Pictures are to be left out, and every entry repeated exactly.

Exercise input:
-=-=-=-=-

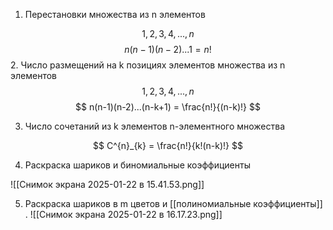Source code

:1. Перестановки множества из n элементов

$$ 1, 2, 3, 4, ..., n $$
$$ n(n-1)(n-2)...1 = n! $$
2. Число размещений на k позициях элементов множества из n элементов
$$ 1, 2, 3, 4, ..., n $$
$$ n(n-1)(n-2)...(n-k+1) = \frac{n!}{(n-k)!} $$

3. Число сочетаний из k элементов n-элементного множества

$$ C^{n}_{k} = \frac{n!}{k!(n-k)!} $$

4. Раскраска шариков и биномиальные коэффициенты

![[Снимок экрана 2025-01-22 в 15.41.53.png]]

5. Раскраска шариков в m цветов и [[полиномиальные коэффициенты]] .
![[Снимок экрана 2025-01-22 в 16.17.23.png]]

-=-=-=-=-

Written answer:
Source code

:1. Перестановки множества из n элементов

$$ 1, 2, 3, 4, ..., n $$
$$ n(n-1)(n-2)...1 = n! $$
2. Число размещений на k позициях элементов множества из n элементов
$$ 1, 2, 3, 4, ..., n $$
$$ n(n-1)(n-2)...(n-k+1) = \frac{n!}{(n-k)!} $$

3. Число сочетаний из k элементов n-элементного множества

$$ C^{n}_{k} = \frac{n!}{k!(n-k)!} $$

4. Раскраска шариков и биномиальные коэффициенты

![[Снимок экрана 2025-01-22 в 15.41.53.png]]

5. Раскраска шариков в m цветов и [[полиномиальные коэффициенты]] .
![[Снимок экрана 2025-01-22 в 16.17.23.png]]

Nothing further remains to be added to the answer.